Il s’agit donc de poursuivre l’effort entrepris ces dernières années en prolongeant la baisse de la pression fiscale qui pèse sur nos entreprises, grandes et petites. L’expérience récente a confirmé que nous avons tous à gagner d’une telle baisse car, effectivement, elle libère les énergies de nos entreprises, leur permettant d’investir, d’attirer du capital et d’embaucher. Et, ainsi que l’illustre parfaitement le graphique ci-dessous, elle permet d’accroître—en fait, de doubler !—le montant des recettes fiscales.
[1] Au-delà des réserves à prendre en compte, liées notamment à la stabilité du taux général des prélèvements obligatoires.
[2] En plus de l’IS proprement dit, existent ou ont existé des contributions additionnelles à cet impôt, dues par certaines entreprises.
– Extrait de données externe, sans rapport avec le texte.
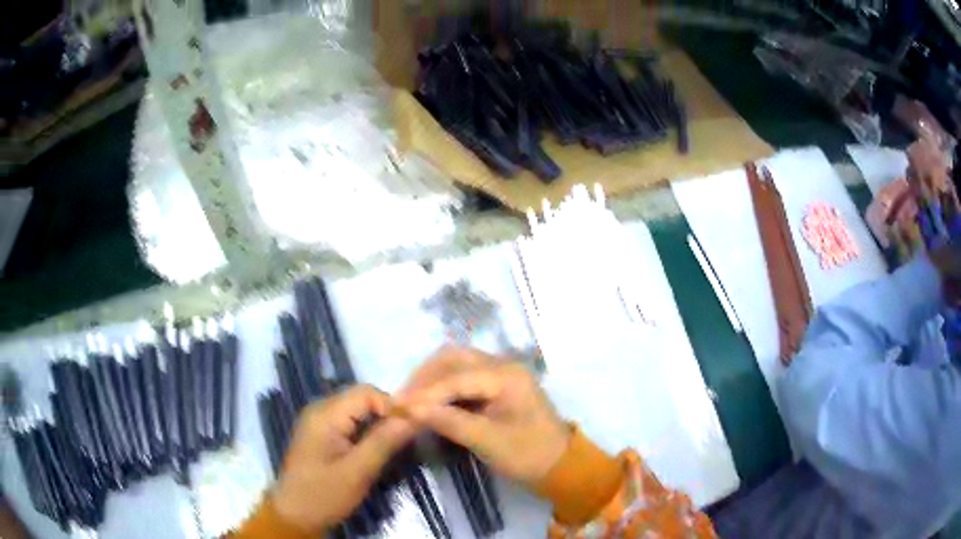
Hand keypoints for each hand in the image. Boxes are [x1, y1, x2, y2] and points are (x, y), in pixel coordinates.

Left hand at [272, 385, 414, 533]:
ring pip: (357, 410)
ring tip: (391, 447)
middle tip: (403, 441)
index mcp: (325, 415)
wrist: (295, 516)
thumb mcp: (358, 471)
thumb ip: (384, 441)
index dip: (392, 405)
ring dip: (377, 424)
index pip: (366, 392)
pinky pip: (349, 422)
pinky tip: (373, 450)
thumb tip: (415, 416)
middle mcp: (320, 410)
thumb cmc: (324, 495)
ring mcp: (318, 421)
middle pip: (361, 398)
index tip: (410, 429)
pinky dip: (365, 432)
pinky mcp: (321, 434)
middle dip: (386, 415)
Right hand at [400, 347, 569, 485]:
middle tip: (402, 400)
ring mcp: (500, 373)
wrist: (560, 465)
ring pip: (456, 364)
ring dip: (431, 379)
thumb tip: (410, 410)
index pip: (457, 377)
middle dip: (424, 377)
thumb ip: (450, 423)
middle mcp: (503, 365)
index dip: (425, 392)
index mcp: (507, 376)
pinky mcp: (495, 385)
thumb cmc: (529, 455)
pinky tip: (428, 402)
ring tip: (410, 401)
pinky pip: (462, 376)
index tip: (397, 406)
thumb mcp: (489, 442)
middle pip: (454, 359)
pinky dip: (442, 386)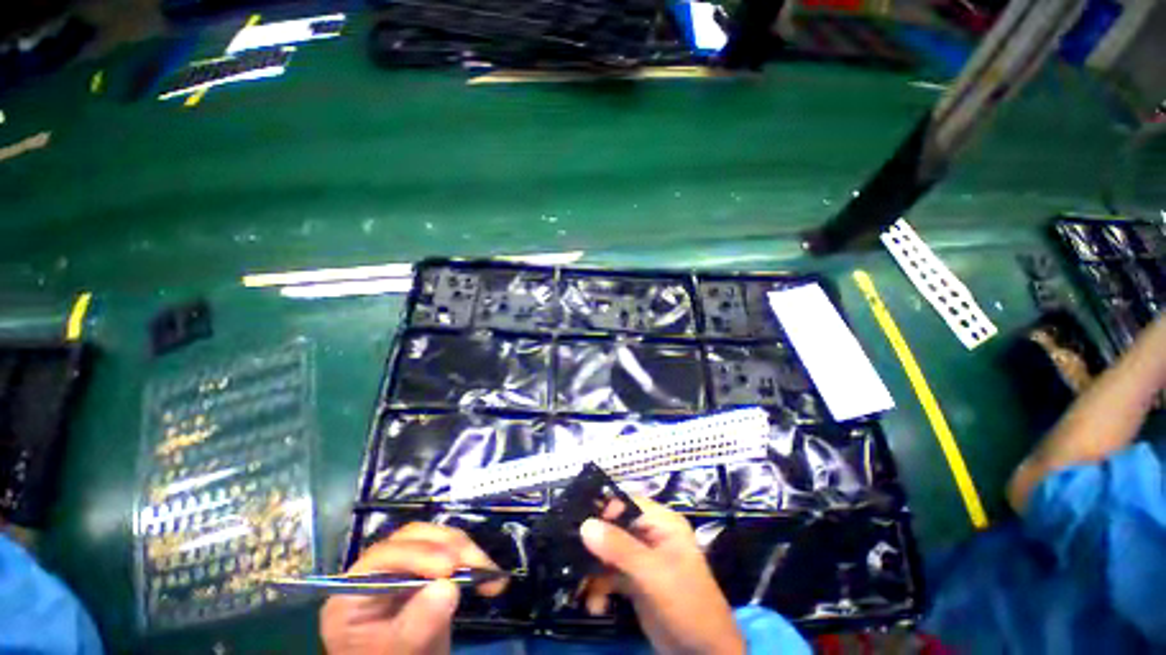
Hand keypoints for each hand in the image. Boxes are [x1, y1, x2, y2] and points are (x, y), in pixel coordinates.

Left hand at [320, 523, 505, 654]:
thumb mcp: (397, 654)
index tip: (450, 568)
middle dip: (450, 547)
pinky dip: (474, 561)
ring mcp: (405, 568)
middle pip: (414, 539)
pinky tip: (491, 576)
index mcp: (355, 590)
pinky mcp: (429, 571)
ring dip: (468, 551)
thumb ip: (415, 626)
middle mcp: (379, 570)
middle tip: (476, 565)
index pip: (383, 556)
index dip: (417, 555)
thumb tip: (448, 587)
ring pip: (438, 540)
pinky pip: (453, 554)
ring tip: (489, 573)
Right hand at [580, 498, 743, 654]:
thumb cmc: (686, 603)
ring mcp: (643, 559)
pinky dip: (600, 588)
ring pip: (609, 553)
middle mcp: (651, 535)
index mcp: (662, 523)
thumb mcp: (653, 574)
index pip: (628, 503)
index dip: (605, 510)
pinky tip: (595, 605)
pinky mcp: (636, 582)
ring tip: (580, 589)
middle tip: (573, 558)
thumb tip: (585, 524)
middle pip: (615, 528)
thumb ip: (619, 548)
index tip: (581, 525)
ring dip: (593, 571)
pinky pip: (611, 575)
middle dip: (594, 545)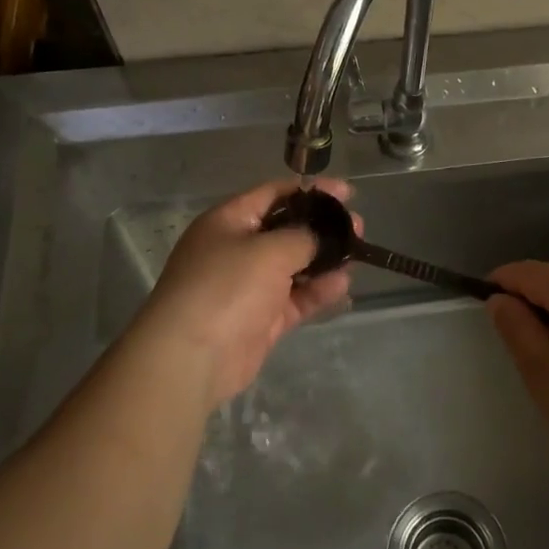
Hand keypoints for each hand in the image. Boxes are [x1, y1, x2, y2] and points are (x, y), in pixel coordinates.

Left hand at [135, 178, 355, 408]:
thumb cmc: (226, 287)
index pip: (275, 194)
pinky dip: (318, 291)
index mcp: (229, 221)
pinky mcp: (262, 319)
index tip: (347, 193)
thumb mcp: (268, 250)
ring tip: (357, 256)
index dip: (311, 191)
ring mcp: (250, 286)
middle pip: (287, 230)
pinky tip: (343, 285)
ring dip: (325, 261)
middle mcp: (238, 249)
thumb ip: (304, 237)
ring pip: (295, 266)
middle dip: (323, 228)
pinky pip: (296, 298)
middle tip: (357, 228)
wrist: (191, 357)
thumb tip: (323, 236)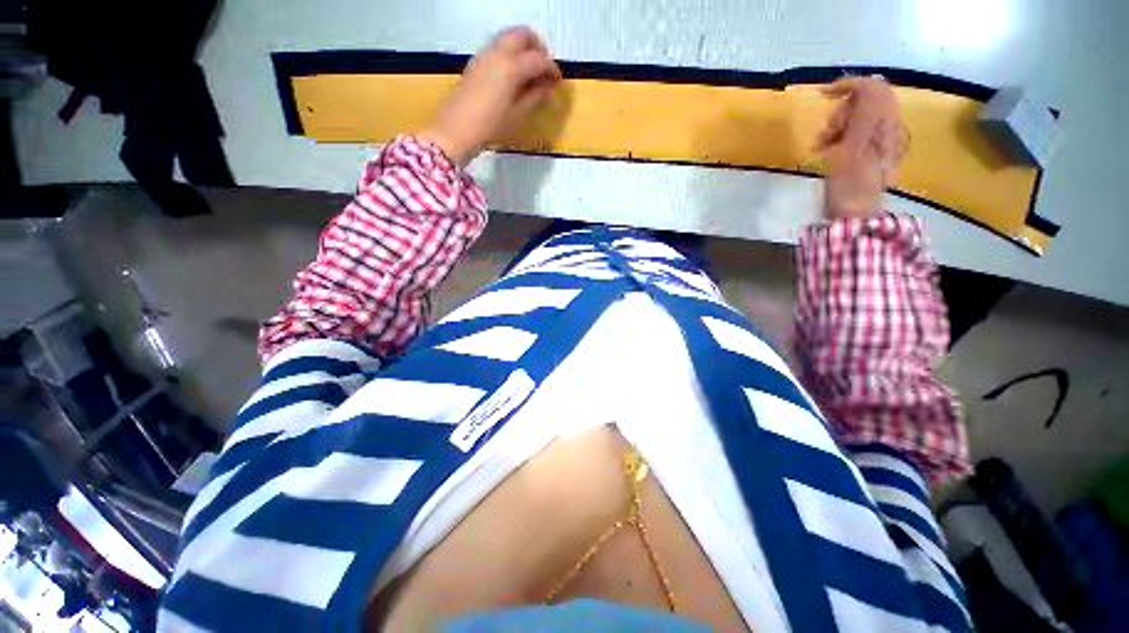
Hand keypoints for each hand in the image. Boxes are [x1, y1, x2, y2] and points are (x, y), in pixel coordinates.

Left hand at [420, 27, 561, 166]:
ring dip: (523, 49)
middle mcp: (498, 53)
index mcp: (512, 67)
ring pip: (509, 38)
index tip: (558, 81)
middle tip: (544, 69)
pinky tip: (513, 77)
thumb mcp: (517, 115)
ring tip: (530, 74)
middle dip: (537, 47)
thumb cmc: (490, 127)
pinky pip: (498, 48)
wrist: (455, 131)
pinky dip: (510, 54)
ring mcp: (484, 55)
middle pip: (523, 35)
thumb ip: (535, 97)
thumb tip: (548, 87)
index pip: (539, 59)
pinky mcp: (475, 63)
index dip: (552, 69)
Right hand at [815, 76, 908, 219]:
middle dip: (839, 113)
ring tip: (822, 147)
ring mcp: (879, 140)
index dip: (849, 85)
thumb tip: (863, 85)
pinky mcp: (869, 152)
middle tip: (825, 135)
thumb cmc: (850, 184)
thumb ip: (862, 113)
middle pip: (862, 102)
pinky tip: (827, 152)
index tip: (824, 95)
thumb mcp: (853, 146)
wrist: (854, 214)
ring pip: (854, 118)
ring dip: (834, 128)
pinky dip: (836, 139)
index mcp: (886, 123)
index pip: (873, 88)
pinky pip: (851, 133)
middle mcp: (887, 126)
Dans la mesure où elles sont assises sur l’IS, elles ont pour effet d’augmenter le taux effectif de ce dernier: il s’agit du taux facial de l’IS,
[3] Le fait que les entreprises soient considérées isolément signifie que les logiques de groupe ne sont pas prises en compte : toutes les sociétés d’un même groupe sont étudiées séparément.
3 commentaires
« ..sincèrement pris conscience..via la baisse.. »: vous plaisantez, il a baissé, mais en réalité Plus que doublé
l’impôt prélevé : bravo.
Davantage pour les TPE et PME qui payent le plus lourd tribu, les autre et surtout celles de grande taille ont les moyens de récupérer une grande partie des sommes versées sous forme d’aides dont la République de France en est la Championne du monde aussi bien part les structures nationales que par les nombreuses couches locales.
Le pire de tout cela c’est que ce sont justement ceux qui payent le plus que les crétins fainéants des administrations ne veulent plus.
Et par rapport à une entreprise qui a un siége social dans un autre pays, genre Irlande, c’est une autre histoire.